Thursday, May 1, 2014

May... May I Please Get A New Job

May already? Thank goodness. I've never been so ready for another month to pass by. I am feeling strangely motivated today, which means that the coffee table I'm perched against has been moved off the area rug and, in between snickering at Archer on the television, I've been pulling up a handy pageful of 'quick' workouts one can do at home.
It's distracting me - somewhat - from all of the frustration. I suppose I can either wallow in this frustration or embrace the free time and availability I have now, and I'm pretty sure a month (and a half) is long enough for the wallowing. If I had known my employment arrangement would end two months into our move to South Carolina, I would have stayed in Washington. But I didn't know that and I'm here now, so time to suck it up, Buttercup.

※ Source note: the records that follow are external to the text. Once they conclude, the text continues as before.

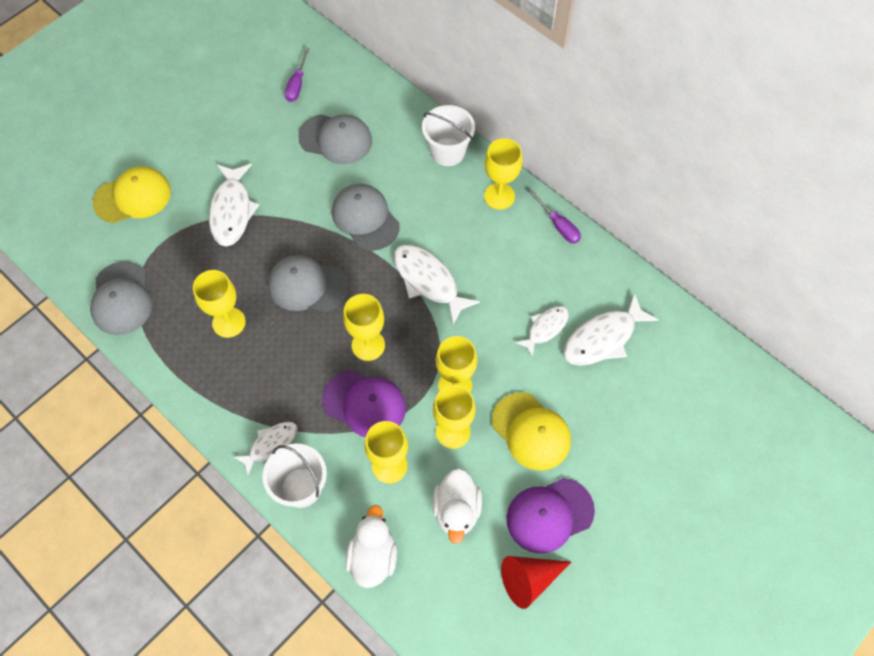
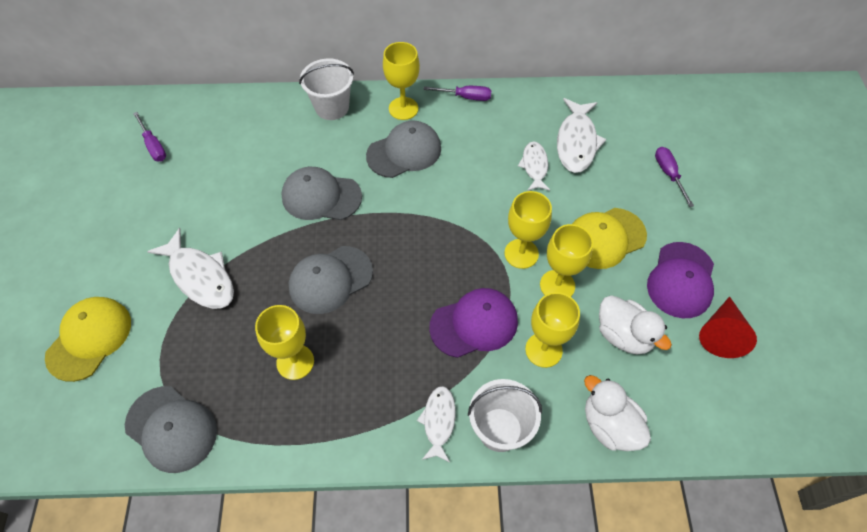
camera: 45 degrees left, 5 degrees down
(336, 139) = (232, 160): grey cap -> grey cap (404, 152)
(368, 345) = (427, 281): yellow goblet -> none
(428, 281) = (419, 201): white fish -> none
(531, 431) = (605, 238): yellow cap -> yellow cap turned 150 degrees clockwise
(647, 430) = (668, 174): none -> purple screwdriver

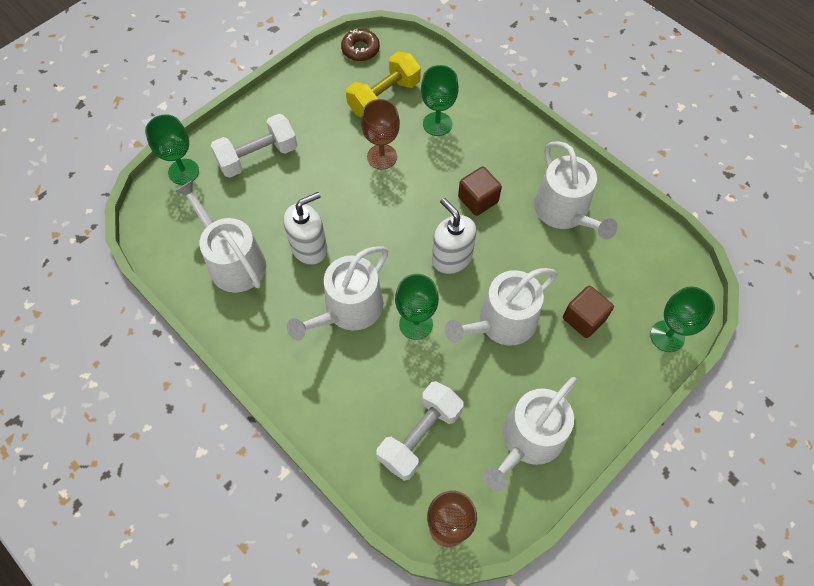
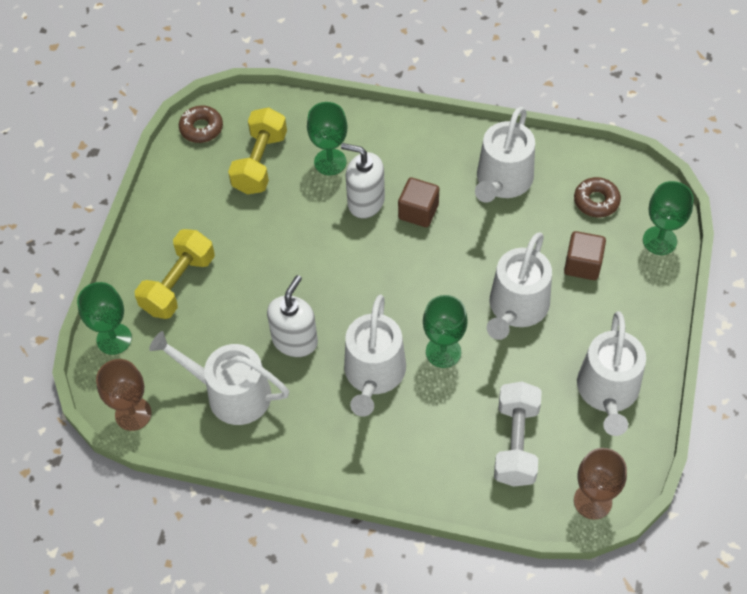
camera: 30 degrees left, 5 degrees down
(258, 156) = (178, 284): white dumbbell -> yellow dumbbell
(382, 157) = (300, 220): brown goblet -> brown goblet (133, 414)
(451, 258) = (432, 276): white soap dispenser -> white soap dispenser (365, 201)
(565, 212) = (502, 181): white watering can -> white watering can turned 75 degrees clockwise
(634, 271) = (596, 201): none -> brown donut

Sometimes my husband is fantastically supportive, and sometimes... Let's just say that today, I am very very ready to not be the one in the house all of the time. I don't blame him for being frustrated with me some days. That being said, I do NOT want to be the only person who takes out the garbage and recycling, sweeps and mops, does the laundry, unload the dishwasher, wipe down the counters, vacuum, dust, cook, groceries, this is not the fifties any more and I am absolutely not the housekeeper. I take no pleasure or glory from being the only one to clean the house, and when we decide to start a family I know all of these inane responsibilities will remain with me. Yay.
I want a job. And I don't want a job just for the money; that would be nice, but we seem to be okay without it. There might be less Lilly Pulitzer in my closet, but there is still plenty of food in the refrigerator. I may be losing. my. mind. but I can watch a Coursera class and potentially learn something (while simultaneously being a wee bit pissed off that what I am learning is not the continuing education courses I need to keep my NMLS license valid, BUT that is neither here nor there). But I miss having a purpose. I miss feeling like I contribute to society and to our household in a meaningful way. I miss having my mind challenged on a daily basis. I miss my friends. I feel like I'm wasting my existence floating from part time retail job to one decent year of employment to this lame-ass unemployment stint. I hope it's short-lived and that I am back to busy as f*ck soon.